Bagi Usman apa yang harus dibongkar adalah relasi-relasi kepentingan ekonomi dari segelintir orang yang mengambil keuntungan finansial maupun material dibalik adu domba isu PKI di antara masyarakat. Dia mengharapkan agar tidak ada lagi perpecahan dan pertumpahan darah hanya karena konflik-konflik yang dibalut pertentangan ide.
Terkait peristiwa Gerakan 30 September 1965, dia berpendapat setidaknya ada delapan versi tentang apa yang terjadi dalam peristiwa tersebut. Setiap versi itu berusaha untuk menemukan sejarah yang paling mendekati kebenaran dan belum juga berakhir.
Dalam hal ini, dia merasa bertanggung jawab untuk mempertimbangkan hak asasi manusia. “Jadi orang-orang yang menjadi korban hak asasi manusia menjadi dasar saya berpijak untuk melihat peristiwa ini,” terang Usman.

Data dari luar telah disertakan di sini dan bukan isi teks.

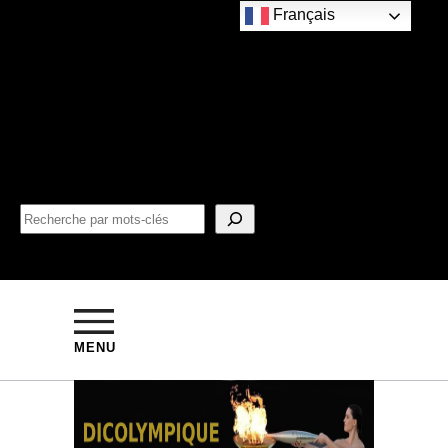
Français
MENU
JEUX ÉTÉ
… et la ville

Karena itu, dia menilai, proses penyalahan secara kolektif terhadap siapapun sebagai komunis pasca peristiwa G30S/PKI itu keliru sehingga perlu ditimbang secara hati-hati.
“Kalau mau bicara ke depan, jauh lebih baik untuk menata sistem ekonomi kita sesuai sistem keadilan sosial melalui pengelolaan SDA yang lebih baik,” kata Usman.